While they were intended as conveniences, early speech recognition applications
occasioned more than a little frustration. Indeed, disgruntled users found these
application nearly as balky as ordinary, non-speech-enabled auto-attendants. The reason?
Auto-attendant, speech-enabled or not, puts all the convenience on the computer side of
any human-computer interaction.
Inputting information through a menu-driven process creates a sensation much like the
one we feel when we sit behind the wheel of an idling car, while we wait for a break in
traffic. We fancy the traffic is inspired by some perverse agency bent on vexing us, and
we resign ourselves to fitting in however we can, as stressful as that may be.
Fortunately, the old, "fit in" model of speech recognition is giving way to a
new approach: natural language recognition. This new approach lets the caller "own
the road," as it were. The caller speaks naturally, and the speech recognition
application parses and channels the input on behalf of the computer. The computer no
longer requires the caller to parse his or her utterances according to some infernal
script or menu.
Now, if the new speech recognition lets callers own the road, the question remains: Who
is going to build the road? Developers who take advantage of advanced speech recognition
engines. One such engine, the Nuance Speech Recognition System, is discussed in this
review. So, buckle your seatbelts, and let's get started.
INSTALLATION
The Nuance system, which ships on a single CD, installs on selected platforms, including
Windows NT, Solaris, AIX, and SCO OpenServer 5. We installed the product on a Pentium 200
MMX computer with 64 Megs of Ram running Windows NT.
The installation involved little more than inserting the CD in the computer's CD-ROM
drive. Once we had the CD in place, it ran automatically, so we did not have to execute a
setup file. From this point, right until the very end of the installation, the entire
operation was self-propelled. The system never once asked for a change in directories or
for help in finding any specific Windows files. This ease and rapidity compelled us to
give the Nuance system the highest allowable score for installation.
DOCUMENTATION
We received two documents with the Nuance system. One document, a thin booklet, was
entitled Getting Started. The other document, a 400-page tome, constituted the Developer's
Manual. The Getting Started booklet provided information on the platforms supported by
Nuance, as well as the audio setups for those platforms. It also reviewed some issues
specific to the Solaris operating system. The remainder of the booklet described the
commands necessary to run applications on the system. The Developer's Manual covered many
aspects of developing applications, from compiling recognition packages to run-time
support to special topics.
We didn't stop at reviewing the literature supplied by Nuance. We also explored the
Nuance home page. We noticed that the section of the Nuance site devoted to Nuance6 was
quite thorough. In this section, topics such as descriptions, features, supported
platforms, the developer's toolkit, and developer training were covered. In addition, new
features of the Nuance system, such as the Speech Verifier, were illustrated.

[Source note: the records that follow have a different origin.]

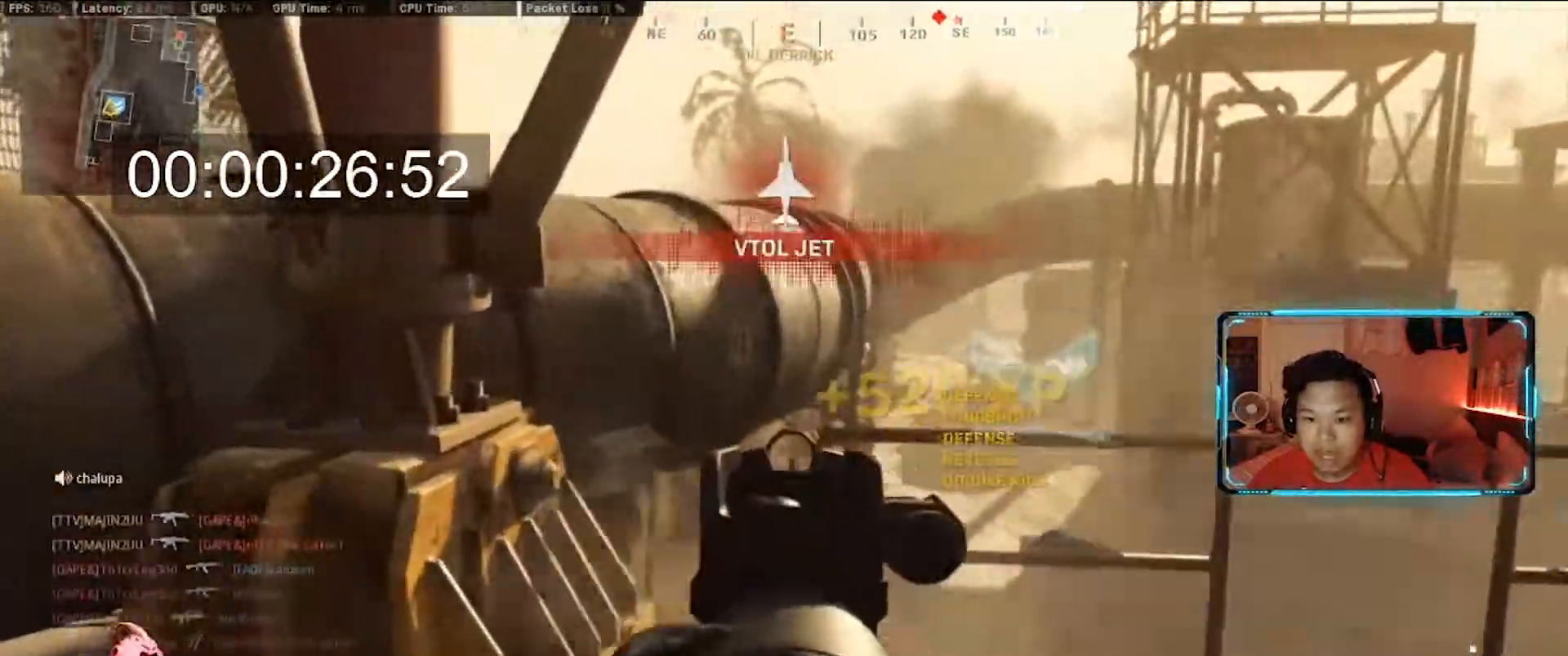
{"keys": ["r", "w"], "mouse": [], "events": [[50, "s", "down"], [183, "a", "down"], [333, "mouse_left", "up"], [333, "mouse_right", "up"], [333, "s", "up"], [383, "r", "down"], [467, "a", "up"], [467, "w", "down"]]}
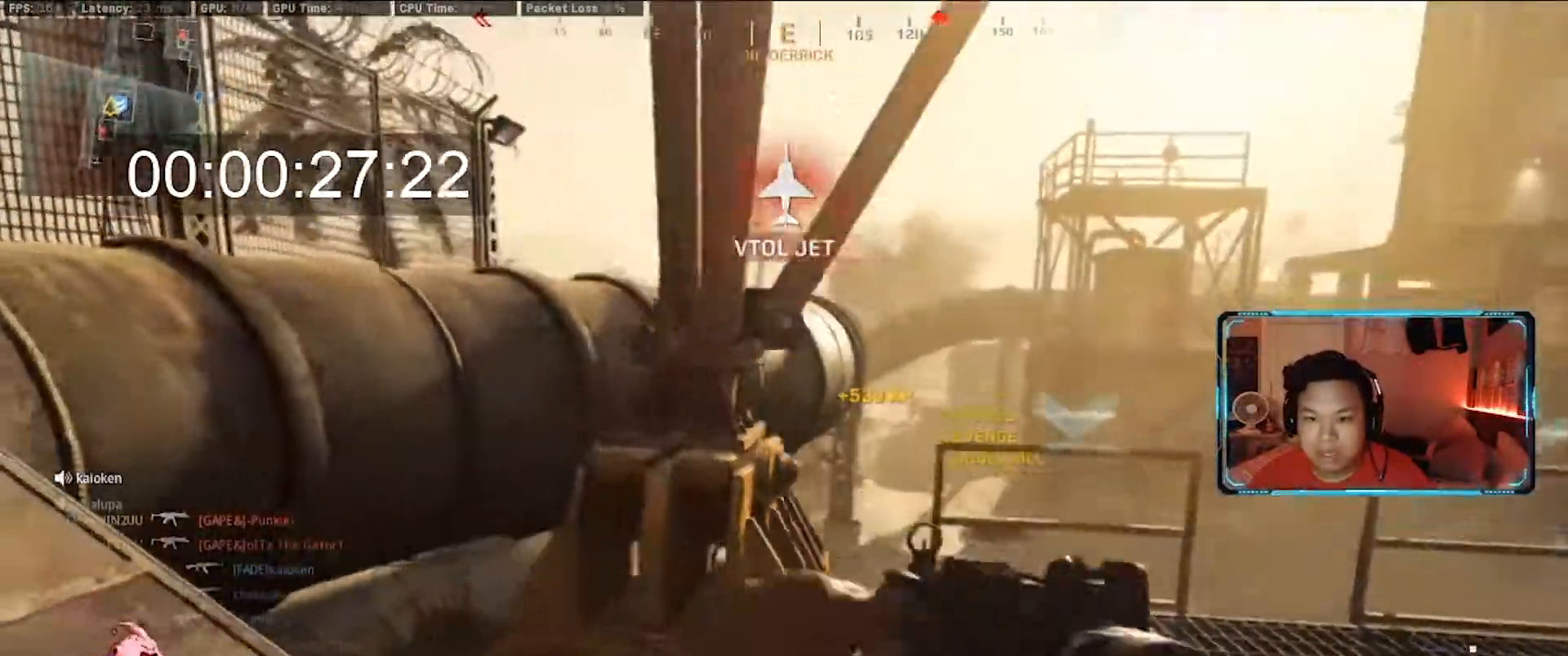
{"keys": [], "mouse": [], "events": [[17, "r", "up"], [117, "c", "down"], [150, "ctrl", "down"], [250, "c", "up"], [350, "ctrl", "up"], [483, "w", "up"]]}
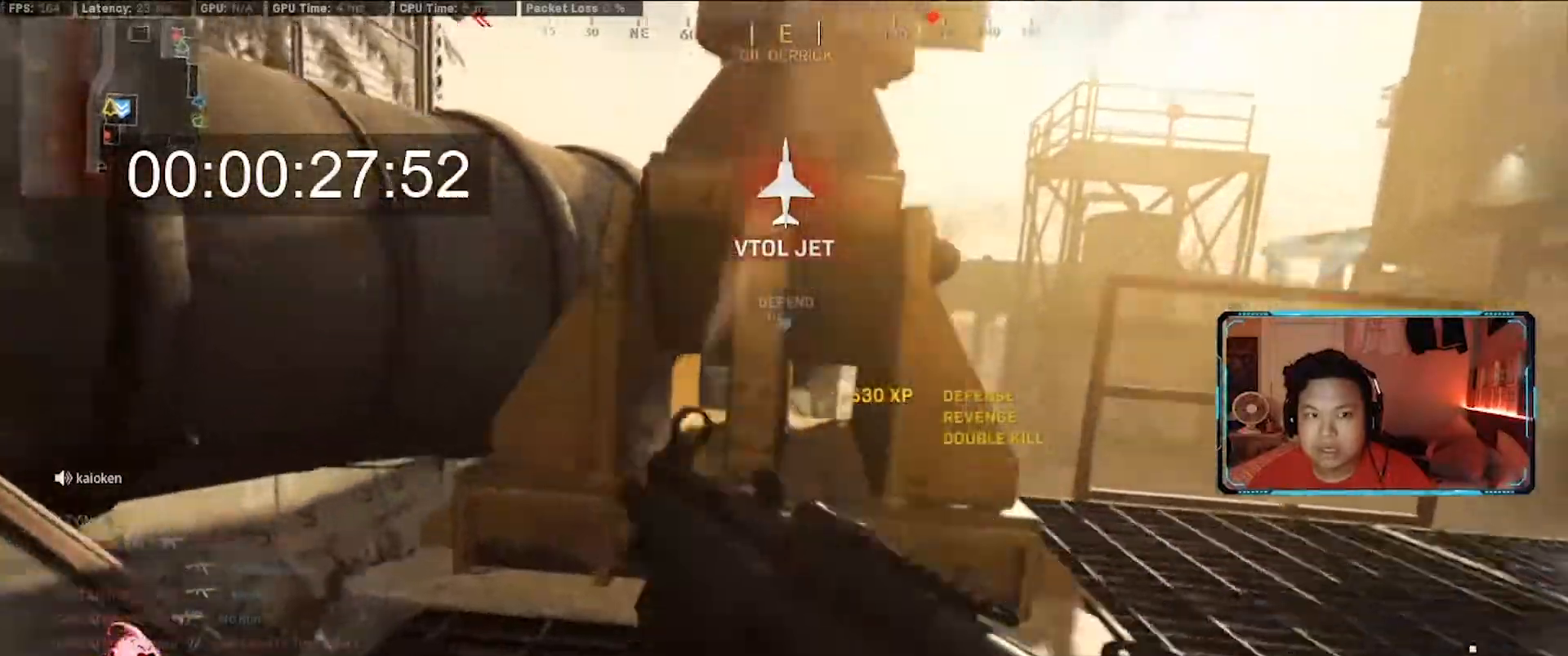
{"keys": ["c"], "mouse": [], "events": [[83, "s", "down"], [400, "c", "down"], [450, "s", "up"]]}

Perhaps the most impressive portion of the site was the Nuance demo section, which
includes four demos, which any visitor can access. Visitors who take advantage of these
demos can use them to test the accuracy and usability of the system. We encourage anyone
to go the Nuance Web site and try these very useful demos.
FEATURES
Core Client/Server Software
- Speech recognition, which eliminates the need for complicated and frustrating touch-tone
call attendants.
- Natural language capabilities, which allow the system to recognize speech patterns
rather than just single words. (Thus, the system can pick out key words. If the system
fails to recognize a particular word, it does not reject the entire phrase.)
- Telephony control, which allows the Speech Server to control a variety of telephony
processes.
- An easy to use, powerful API, which facilitate the creation of speech recognition
applications.
- SQL query integration, which gives developers access to a wide variety of database
functions.
- Barge-in capabilities, which allow callers to use the system without having to insert
unnatural pauses.
- Confidence scores, which indicate the reliability of the matches the system makes
between the input it receives and the words in its vocabulary. (Confidence scores are
configurable to create systems geared towards speed or accuracy.)
Nuance Verifier
- Speech recognition as a means of instituting security.
- Simultaneous recognition and authentication of speech, which allows for very fast,
real-time verification of speakers.
Developer's Toolkit
- Grammar specification.
- Natural language specification.
- SpokenSQL, which can be used to generate a database query from speech.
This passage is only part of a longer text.